Formado por Amy Tung Barrysmith (baixo, vocais e teclados) e Jon Barrysmith (bateria), o duo lançou em fevereiro desse ano seu terceiro disco, o autointitulado "Year Of The Cobra" (2025) pela Prophecy Productions, quebrando um hiato de seis anos desde "Ash And Dust" (2019).

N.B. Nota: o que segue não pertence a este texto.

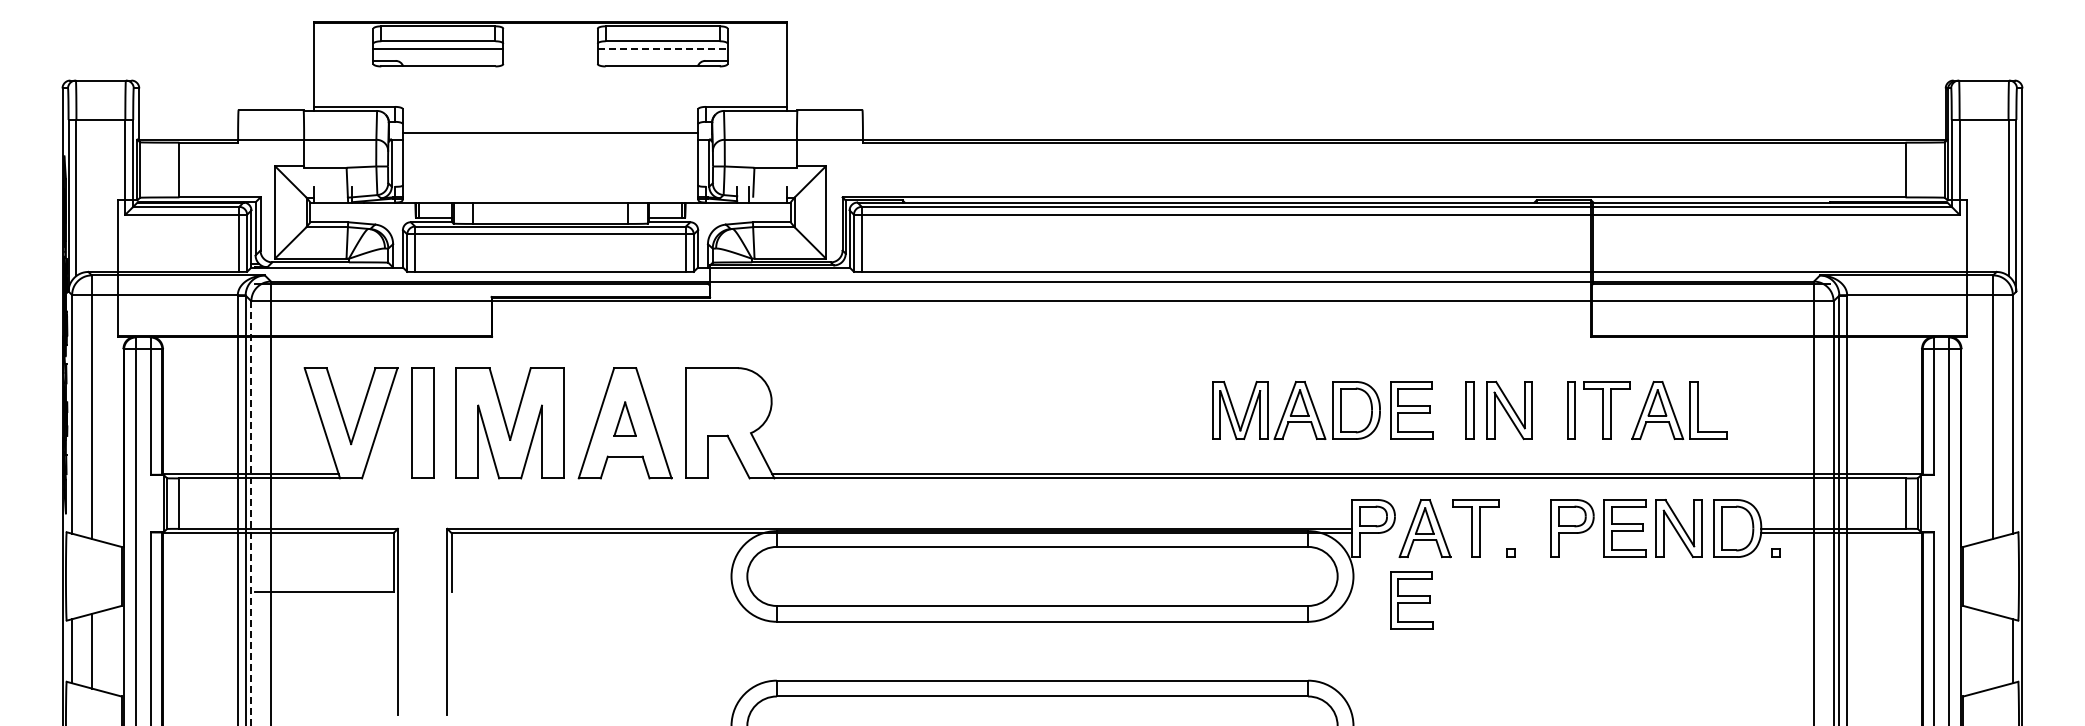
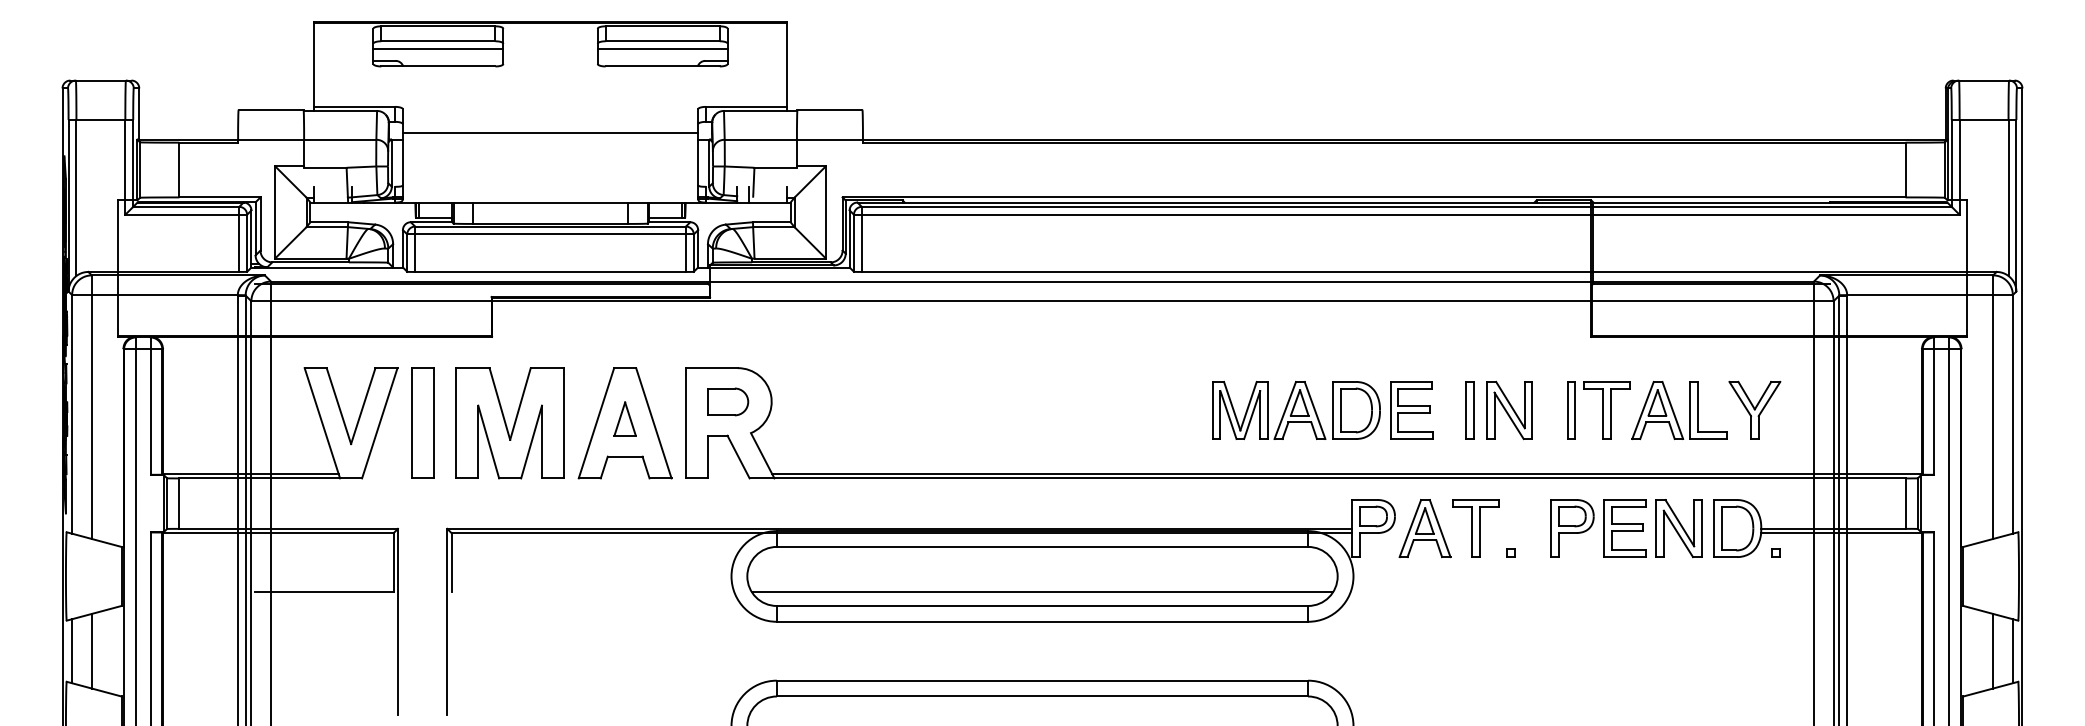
line at (662, 49): dashed -> solid
part at (728, 401): none -> present
part at (1754, 409): none -> present
line at (251, 513): dashed -> solid
line at (1042, 592): none -> present
part at (1411, 600): present -> none
line at (1993, 650): none -> present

E se você leu com atenção a formação, percebeu que não tem guitarra (pode olhar de novo, não tem mesmo). Isso mesmo, o Year Of The Cobra não usa guitarra em estúdio e nem ao vivo, e sinceramente, nem dá pra sentir sua falta devido a intensidade do seu som graças ao ótimo trabalho de Amy nas quatro distorcidas cordas do seu baixo. Amy também se mostra uma grande vocalista com sua voz segura e emotiva – impossível passar incólume a sua interpretação nas belas "Alone" e "Prayer".
Emotivo sim, mas sem abrir mão do peso, afinal, a banda mesma se define como "dois indivíduos que gostam de fazer música pesada". A produção de Matt Bayles (Isis, Mastodon, Pelican, Russian Circles) potencializou o som da dupla, deixando-o distorcido e mantendo as raízes sludge/doom metal, mesmo nas faixas mais voltadas ao rock, como "Full Sails", que toma uma crescente lenta, como uma descompromissada maré, para depois arrebentar tudo pela frente; "War Drop" e "Sleep" que têm um baixo super distorcido e "7 Years".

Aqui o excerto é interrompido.